作者: whooyun发表于: 2025-07-02 18:45
Problem Description:
The microservice went offline from Nacos. The interface with the highest concurrency experienced partial HTTP requests failing to reach the endpoint, resulting in retry-related error messages. RabbitMQ message processing became slow (taking up to 8 minutes per message), and a large backlog of messages occurred. Restarting the service did not resolve the issue.
On-site Handling Measures:
Increased the maximum number of messages allowed in the message queue (MQ).
Post-event Analysis:
A scheduled task was scanning all failed messages from the database for the past 7 days and pushing them back to the application server for reprocessing via MQ — specifically for order status updates and fee generation. If the consumers (order status, fee generation) failed again, these messages were written back into the failed message table in the database. This created a dead loop between message producers and consumers, causing continuous writing of messages into the database disk.

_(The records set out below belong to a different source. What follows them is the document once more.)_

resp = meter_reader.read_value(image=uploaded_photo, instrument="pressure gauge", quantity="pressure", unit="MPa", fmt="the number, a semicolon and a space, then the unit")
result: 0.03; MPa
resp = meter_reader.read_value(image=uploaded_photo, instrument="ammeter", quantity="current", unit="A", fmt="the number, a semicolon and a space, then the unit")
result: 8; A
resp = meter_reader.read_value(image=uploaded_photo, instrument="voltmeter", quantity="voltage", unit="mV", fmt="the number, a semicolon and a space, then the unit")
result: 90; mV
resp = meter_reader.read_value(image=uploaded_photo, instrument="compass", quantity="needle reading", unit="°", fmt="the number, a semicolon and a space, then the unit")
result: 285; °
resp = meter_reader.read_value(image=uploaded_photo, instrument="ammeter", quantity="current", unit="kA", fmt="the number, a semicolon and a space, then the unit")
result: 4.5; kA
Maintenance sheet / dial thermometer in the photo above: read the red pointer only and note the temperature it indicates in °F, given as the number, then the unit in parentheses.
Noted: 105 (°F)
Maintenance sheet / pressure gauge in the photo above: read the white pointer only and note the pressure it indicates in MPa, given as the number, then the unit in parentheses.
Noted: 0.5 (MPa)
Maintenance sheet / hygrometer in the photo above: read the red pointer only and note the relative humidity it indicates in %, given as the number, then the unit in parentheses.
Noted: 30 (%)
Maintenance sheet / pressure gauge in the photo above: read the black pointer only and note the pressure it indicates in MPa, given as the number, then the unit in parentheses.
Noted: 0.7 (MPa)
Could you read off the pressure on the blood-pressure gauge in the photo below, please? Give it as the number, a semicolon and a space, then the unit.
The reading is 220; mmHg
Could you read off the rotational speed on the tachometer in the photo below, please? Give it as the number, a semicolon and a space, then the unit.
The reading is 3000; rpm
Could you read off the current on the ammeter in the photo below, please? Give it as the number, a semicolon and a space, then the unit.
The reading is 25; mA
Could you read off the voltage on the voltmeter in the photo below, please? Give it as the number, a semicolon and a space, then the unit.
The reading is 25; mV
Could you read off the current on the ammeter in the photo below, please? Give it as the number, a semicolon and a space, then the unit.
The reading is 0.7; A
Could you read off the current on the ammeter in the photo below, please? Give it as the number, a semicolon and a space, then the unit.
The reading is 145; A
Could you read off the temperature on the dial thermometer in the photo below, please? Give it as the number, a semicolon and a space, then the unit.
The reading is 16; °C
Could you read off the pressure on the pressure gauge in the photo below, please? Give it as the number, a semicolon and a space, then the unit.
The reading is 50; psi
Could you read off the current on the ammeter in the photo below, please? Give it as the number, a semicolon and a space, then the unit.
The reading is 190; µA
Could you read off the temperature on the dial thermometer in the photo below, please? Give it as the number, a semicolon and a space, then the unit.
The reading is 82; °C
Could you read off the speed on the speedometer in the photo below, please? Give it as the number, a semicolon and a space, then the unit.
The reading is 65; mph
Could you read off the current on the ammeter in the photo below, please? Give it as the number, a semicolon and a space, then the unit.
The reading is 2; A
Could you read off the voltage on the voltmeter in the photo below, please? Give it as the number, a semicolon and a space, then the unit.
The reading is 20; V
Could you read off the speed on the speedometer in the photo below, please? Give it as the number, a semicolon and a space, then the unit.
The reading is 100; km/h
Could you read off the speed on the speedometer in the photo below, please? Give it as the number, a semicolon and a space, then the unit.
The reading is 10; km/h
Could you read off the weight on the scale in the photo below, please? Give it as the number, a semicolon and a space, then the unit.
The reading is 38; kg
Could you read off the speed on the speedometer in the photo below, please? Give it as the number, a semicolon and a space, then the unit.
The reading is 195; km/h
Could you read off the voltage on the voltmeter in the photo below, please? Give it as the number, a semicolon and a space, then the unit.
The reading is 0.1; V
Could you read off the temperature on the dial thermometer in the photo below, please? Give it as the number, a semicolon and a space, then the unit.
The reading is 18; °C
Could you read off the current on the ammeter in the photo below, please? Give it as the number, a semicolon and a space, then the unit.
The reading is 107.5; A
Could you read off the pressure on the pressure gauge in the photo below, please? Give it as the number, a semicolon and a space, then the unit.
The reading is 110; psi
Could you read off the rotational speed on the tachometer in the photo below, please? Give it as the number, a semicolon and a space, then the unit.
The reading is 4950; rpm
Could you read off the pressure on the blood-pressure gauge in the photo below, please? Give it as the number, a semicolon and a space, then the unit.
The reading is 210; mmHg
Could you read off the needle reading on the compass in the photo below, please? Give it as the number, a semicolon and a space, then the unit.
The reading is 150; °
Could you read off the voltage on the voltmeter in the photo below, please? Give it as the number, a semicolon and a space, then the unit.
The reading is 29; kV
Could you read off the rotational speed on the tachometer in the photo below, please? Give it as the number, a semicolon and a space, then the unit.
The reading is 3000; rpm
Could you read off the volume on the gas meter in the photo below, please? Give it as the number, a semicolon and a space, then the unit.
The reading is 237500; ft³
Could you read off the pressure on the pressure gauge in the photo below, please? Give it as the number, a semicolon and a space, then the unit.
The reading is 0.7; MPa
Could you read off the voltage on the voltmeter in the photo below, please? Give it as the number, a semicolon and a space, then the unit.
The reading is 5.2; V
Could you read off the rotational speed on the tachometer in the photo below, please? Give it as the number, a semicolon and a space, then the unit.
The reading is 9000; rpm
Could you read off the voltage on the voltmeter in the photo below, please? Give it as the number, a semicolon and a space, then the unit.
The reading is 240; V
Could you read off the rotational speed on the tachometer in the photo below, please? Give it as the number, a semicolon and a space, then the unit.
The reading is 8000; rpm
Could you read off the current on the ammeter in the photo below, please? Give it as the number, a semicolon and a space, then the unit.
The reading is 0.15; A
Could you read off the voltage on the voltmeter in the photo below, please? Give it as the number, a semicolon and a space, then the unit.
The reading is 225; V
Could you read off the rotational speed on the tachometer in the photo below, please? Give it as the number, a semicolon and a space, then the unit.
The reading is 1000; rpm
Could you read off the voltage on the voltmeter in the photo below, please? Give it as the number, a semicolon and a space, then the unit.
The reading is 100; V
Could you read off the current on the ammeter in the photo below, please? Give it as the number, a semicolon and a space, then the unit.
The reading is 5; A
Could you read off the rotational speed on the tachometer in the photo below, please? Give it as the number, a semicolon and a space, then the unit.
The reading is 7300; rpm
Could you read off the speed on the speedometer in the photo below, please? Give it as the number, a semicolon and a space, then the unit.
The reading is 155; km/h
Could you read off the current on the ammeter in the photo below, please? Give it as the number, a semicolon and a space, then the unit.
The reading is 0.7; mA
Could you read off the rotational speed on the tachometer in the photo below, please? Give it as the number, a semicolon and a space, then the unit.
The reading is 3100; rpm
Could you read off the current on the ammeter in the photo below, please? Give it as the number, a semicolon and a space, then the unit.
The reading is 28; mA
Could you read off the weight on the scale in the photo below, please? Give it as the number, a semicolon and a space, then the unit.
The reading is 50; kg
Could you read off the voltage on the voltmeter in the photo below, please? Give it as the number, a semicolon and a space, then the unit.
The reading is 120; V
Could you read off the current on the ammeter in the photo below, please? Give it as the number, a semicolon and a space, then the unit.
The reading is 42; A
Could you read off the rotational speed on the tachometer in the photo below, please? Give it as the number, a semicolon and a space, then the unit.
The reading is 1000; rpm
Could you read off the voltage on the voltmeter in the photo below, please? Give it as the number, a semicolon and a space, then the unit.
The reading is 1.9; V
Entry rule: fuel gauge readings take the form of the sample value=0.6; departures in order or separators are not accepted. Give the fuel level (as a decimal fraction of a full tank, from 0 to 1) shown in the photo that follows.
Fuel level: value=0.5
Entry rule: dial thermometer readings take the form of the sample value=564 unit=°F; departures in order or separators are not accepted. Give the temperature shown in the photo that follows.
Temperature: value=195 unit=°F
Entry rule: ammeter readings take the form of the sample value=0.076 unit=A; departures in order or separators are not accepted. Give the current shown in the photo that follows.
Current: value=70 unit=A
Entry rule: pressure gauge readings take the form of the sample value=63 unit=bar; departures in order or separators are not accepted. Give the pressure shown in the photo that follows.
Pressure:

Monitoring and Analysis After the Incident:
At the time of the anomaly, CPU usage, memory usage, and JVM metrics remained normal — all below 50% utilization. However, disk IOPS reached around 6000, which is approximately 100 times higher than usual.
Root Cause:
The root cause was traced back to the business code logic, where proper consideration was not given to which types of MQ messages should be persisted into the database. Additionally, data behavior was not closely monitored after deployment.